Unter ihm hatte Rhein anderthalb Jahre lang als Innen-Staatssekretär gearbeitet. In Frankfurt, seiner Heimatstadt, steht Boris Rhein seit 2008 an der Spitze seiner Partei. Vor seinem Gang nach Wiesbaden war er erst Sicherheitsdezernent und dann Wirtschaftsdezernent in Frankfurt gewesen.

Schon seit langem wird Rhein als möglicher OB-Kandidat für Frankfurt gehandelt. Dass die OB ihn als geeigneten Nachfolge-Kandidaten nun vorgeschlagen hat, wertet Rhein auf einer Pressekonferenz am späten Dienstagmittag als "enormen Vertrauensbeweis". Die Fußstapfen von Petra Roth seien zwar enorm groß, "aber für mich als Frankfurter Bub ist es das Größte, Oberbürgermeister der Stadt zu werden".

Vor rund drei Wochen habe Roth ihm und Becker ihre Entscheidung für einen Rückzug mitgeteilt, sagt Rhein. Danach hätten alle "freundschaftlich und sehr vertrauensvoll" eine gemeinsame Entscheidung über die OB-Kandidatur gefällt. Becker, der selbst Ambitionen auf das OB-Amt gehabt hatte, verzichtete auf eine Kandidatur. Er habe abgewogen, wie Frankfurt und die CDU am besten voranzubringen seien, sagt Becker, und daraufhin seine "eigenen Ambitionen zurückgestellt". Becker und Rhein betonten, dass sie künftig als "Führungsduo" auftreten werden.

Ein Parteitag soll Rhein in Kürze offiziell als OB-Kandidaten nominieren. Im Fall seiner Wahl, würde Rhein das Amt als Frankfurter Stadtoberhaupt im Sommer 2012 antreten. Bis dahin will Rhein Innenminister bleiben.

Lesen Sie weiter, was die Opposition von Roths Ankündigung hält.

Eine erste Reaktion auf den vorzeitigen Rückzug der OB kommt aus der SPD. "Wir sind der Auffassung, die OB gibt angesichts der Finanzkrise der Stadt, über deren Ausmaß die Opposition und die Bürger lange getäuscht wurden, auf", sagt Klaus Oesterling, SPD-Chef im Römer. "Zweiter Grund für die Aufgabe Roths sind wohl die Querelen in der CDU, die Richtungsstreitigkeiten, die als Folge der Finanzkrise aufkamen."

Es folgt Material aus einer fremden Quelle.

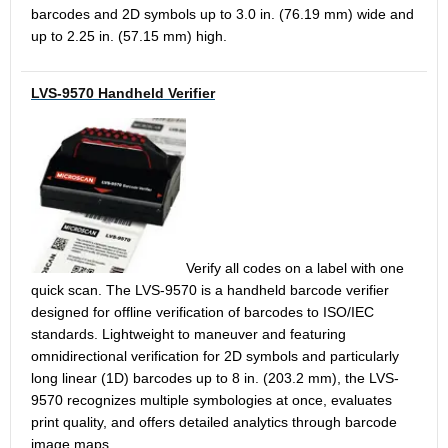
barcodes and 2D symbols up to 3.0 in. (76.19 mm) wide and
up to 2.25 in. (57.15 mm) high.
LVS-9570 Handheld Verifier
Verify all codes on a label with one
quick scan. The LVS-9570 is a handheld barcode verifier
designed for offline verification of barcodes to ISO/IEC
standards. Lightweight to maneuver and featuring
omnidirectional verification for 2D symbols and particularly
long linear (1D) barcodes up to 8 in. (203.2 mm), the LVS-
9570 recognizes multiple symbologies at once, evaluates
print quality, and offers detailed analytics through barcode
image maps.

Peter Feldmann, neben Michael Paris der zweite Bewerber um die SPD-Kandidatur für die OB-Wahl, nennt Rhein unterdessen seinen "Wunschkandidaten". Er stehe für den konservativen Flügel der CDU, eine Polarisierung im Wahlkampf ergebe sich damit von selbst.

Den vorzeitigen Rückzug Roths werte Feldmann als Zeichen dafür, "dass die CDU merkt, dass ihre Chancen so gut nicht sind". Es gebe "große Unsicherheit" in der Partei, weshalb man nun versuche, sich mit "vermeintlich starken Männern" zu positionieren.

Linken-Fraktionschef Lothar Reininger sagt, Roth habe einen günstigen Zeitpunkt zum Rückzug gesucht und gefunden: "Sie hat gesehen, dass wegen der schlechten Finanzlage der Stadt ihre Prestigeprojekte nicht zu verwirklichen sind." Rhein hingegen sei als OB-Kandidat "eine Katastrophe". Er habe "sich als glückloser Frankfurter Wirtschaftsdezernent nach Wiesbaden geflüchtet, war in den Polizeiskandal verstrickt und hat das System Bouffier gestützt". Die Linke werde ihn im Wahlkampf "sehr scharf angehen".